Immortals of Aveum key art

Immortals of Aveum will be upgraded to Unreal Engine 5.2 with improvements to both Nanite and Lumen


Ascendant Studios has revealed its future plans for Immortals of Aveum. The team will upgrade the game to Unreal Engine 5.2, and it will bring improvements to both Nanite and Lumen.

By using UE 5.2’s Nanite tech, the team will be able to offer faster geometry calculations. According to the devs, this can help further reduce pop-ins. Additionally, Unreal Engine 5.2’s Lumen can improve lighting detail around characters and visual fidelity of animations.

As Ascendant Studios specifically said.

  • Lumen – In UE 5.1, Lumen solved the indoor-to-outdoor lighting transition seamlessly, allowing four lighters to light over 15 levels, and also allowed our modelers to instantly view assets in a variety of lighting scenarios. In 5.2, we want to take that even further by improving lighting detail around characters and visual fidelity of animations.  
  • Nanite – Nanite gave us unprecedented geometric fidelity, while saving our artists countless hours of setting LODs. In 5.2, we’re looking to further enhance overall game visuals as well as faster geometry calculations that can help further reduce pop in. 

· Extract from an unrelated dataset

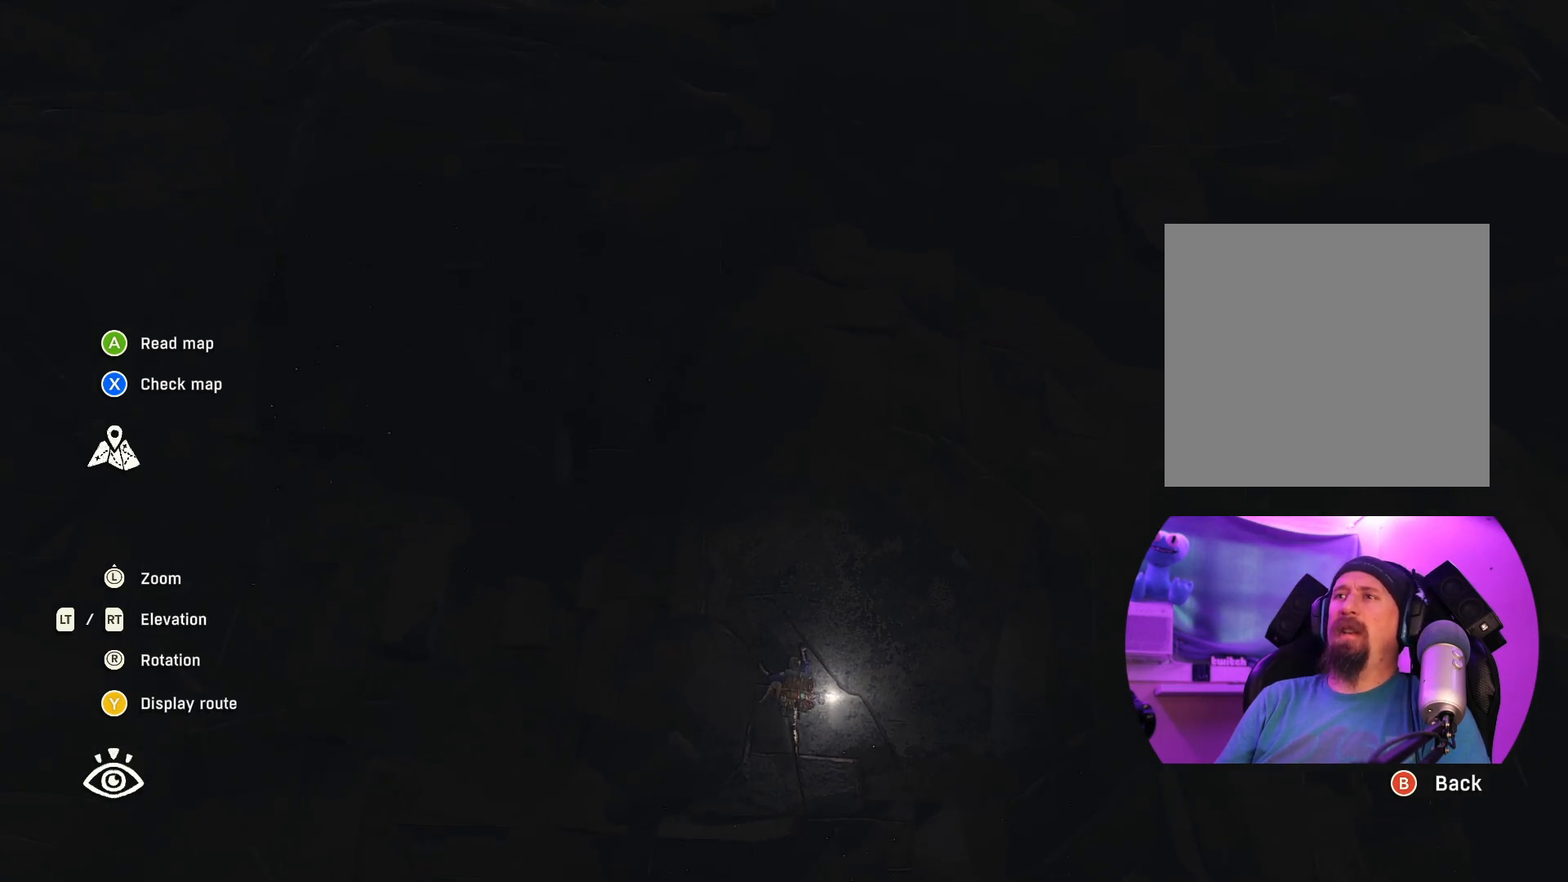
{"buttons": [], "left_stick": "center", "right_stick": "center", "events": [[484, "right_stick", "center"]]}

The developers also claim that the move to UE5.2 will also bring some performance improvements. And, as we wrote in our PC Performance Analysis, this game desperately needs them.

Despite its issues, Immortals of Aveum is currently one of the best-looking games on PC, especially when it comes to its lighting solution. Well, that is if we discount the games that use ray tracing for their lighting. So, the fact that Ascendant wants to further push its graphical fidelity is definitely something that excites us.

Immortals of Aveum is also one of the first games that support both DLSS 3 and FSR 3.0. And while FSR 3.0 performs faster even on NVIDIA’s hardware, the overall gaming experience is, at least for now, better with DLSS 3.

For what it’s worth, there is no ETA on when the game will be upgraded to Unreal Engine 5.2. Naturally, though, we’ll be sure to keep you posted.